In television, new shows aren’t simply pitched on a pilot alone, but also with ideas for future storylines.  The investing network needs to be confident that should they pick up the show, the creators have enough creative ideas to carry it for at least its initial run.  The same should be done for these comics.  Don’t simply have a startup idea and think that the rest will come as you go.  Yes, that likely will indeed happen, but at least have an idea of the direction you plan to go in and let the new ideas fill in the gaps – or even change the direction if it naturally happens.

3) Have a goal
Let’s go back to Sam and Tracy.  At the end of this story, there really can only be two outcomes.  Sam goes back to normal, or accepts his new reality.  At least at first, one of those two goals should be at the end of the tunnel.  True, a story might expand or develop to where it goes past that point.  Web comics are like any other – they can go virtually forever if there’s someone to make them.  But more realistically, there will eventually be some kind of end to it, and its best to drop readers the occasional hint that you are heading in that direction.

That’s not to say purposely limit yourself by speeding in one lone direction.  Think of a bigger comic franchise like the Avengers.  The Avengers are a team of heroes that are fighting the world’s evil.  The end point for this story is the day in which all evil is defeated and the world is at peace.  Will that ever happen?  Of course not.  But with every villain defeated, the story tells readers that that end is a little bit closer to being reached.  I’ve read a number of web comics that set up their storyline and then never touch upon it again.  Instead the characters do round about things over and over while the theme occasionally gets brought up, but never acted upon.

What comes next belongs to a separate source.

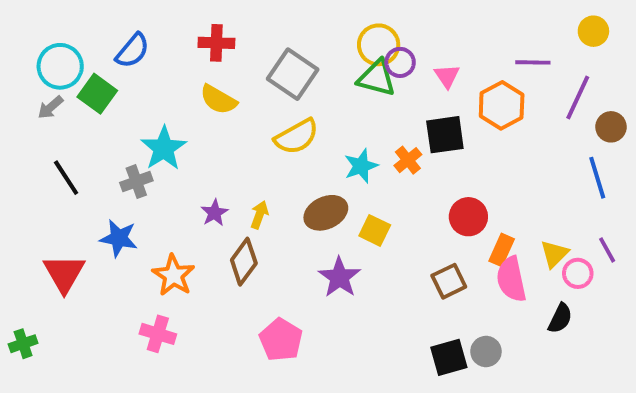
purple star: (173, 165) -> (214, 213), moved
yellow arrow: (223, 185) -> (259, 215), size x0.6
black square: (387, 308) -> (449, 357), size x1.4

These are just three things – but following them will add a lot more depth to your comic than 4/5 of what I’ve seen in my travels.

One comment

  1. Don’t forget characterization. You may have the greatest story progression in the history of stories, with great mysteries and plot twists, but if no one cares about the characters going through this, then they’re not going to continue reading. It’s why a show like Lost succeeds while shows like The Event and FlashForward fail.